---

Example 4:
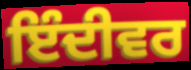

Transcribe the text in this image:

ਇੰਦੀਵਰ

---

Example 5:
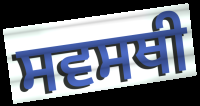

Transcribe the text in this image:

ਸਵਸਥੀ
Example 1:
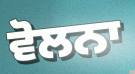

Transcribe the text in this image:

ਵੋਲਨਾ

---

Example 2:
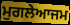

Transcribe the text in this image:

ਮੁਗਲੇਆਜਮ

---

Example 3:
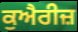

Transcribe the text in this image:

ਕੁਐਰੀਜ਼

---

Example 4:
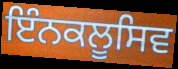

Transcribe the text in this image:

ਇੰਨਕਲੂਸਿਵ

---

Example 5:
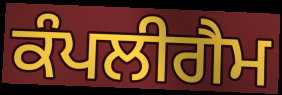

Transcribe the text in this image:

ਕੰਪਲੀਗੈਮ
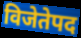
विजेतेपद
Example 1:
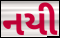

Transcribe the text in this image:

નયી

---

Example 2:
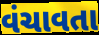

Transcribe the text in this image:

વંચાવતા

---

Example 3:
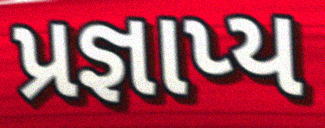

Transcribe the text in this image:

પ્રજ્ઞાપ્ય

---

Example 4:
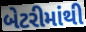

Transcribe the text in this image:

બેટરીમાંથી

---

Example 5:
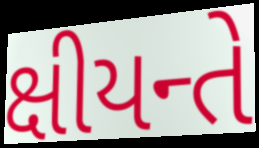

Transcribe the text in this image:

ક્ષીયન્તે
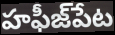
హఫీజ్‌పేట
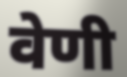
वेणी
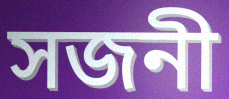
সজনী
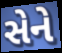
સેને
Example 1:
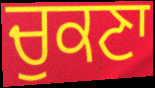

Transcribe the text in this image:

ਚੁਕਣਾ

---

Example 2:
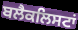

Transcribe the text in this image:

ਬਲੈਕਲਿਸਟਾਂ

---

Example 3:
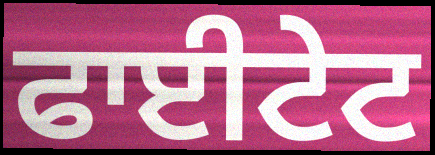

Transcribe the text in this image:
======
Render all entries verbatim, excluding any pictures they hold.

Output of the task:
---

Example 4:

Transcribe the text in this image:

ਇੰਦੀਵਰ

---

Example 5:

Transcribe the text in this image:

ਸਵਸਥੀ
Example 1:

Transcribe the text in this image:

ਵੋਲਨਾ

---

Example 2:

Transcribe the text in this image:

ਮੁਗਲੇਆਜਮ

---

Example 3:

Transcribe the text in this image:

ਕੁਐਰੀਜ਼

---

Example 4:

Transcribe the text in this image:

ਇੰਨਕਲੂਸਿਵ

---

Example 5:

Transcribe the text in this image:

ਕੰਪਲੀਗੈਮ
विजेतेपद
Example 1:

Transcribe the text in this image:

નયી

---

Example 2:

Transcribe the text in this image:

વંચાવતા

---

Example 3:

Transcribe the text in this image:

પ્રજ્ઞાપ્ય

---

Example 4:

Transcribe the text in this image:

બેટરીમાંથી

---

Example 5:

Transcribe the text in this image:

ક્ષીયન્તે
హఫీజ్‌పేట
वेणी
সজনী
સેને
Example 1:

Transcribe the text in this image:

ਚੁਕਣਾ

---

Example 2:

Transcribe the text in this image:

ਬਲੈਕਲਿਸਟਾਂ

---

Example 3:

Transcribe the text in this image:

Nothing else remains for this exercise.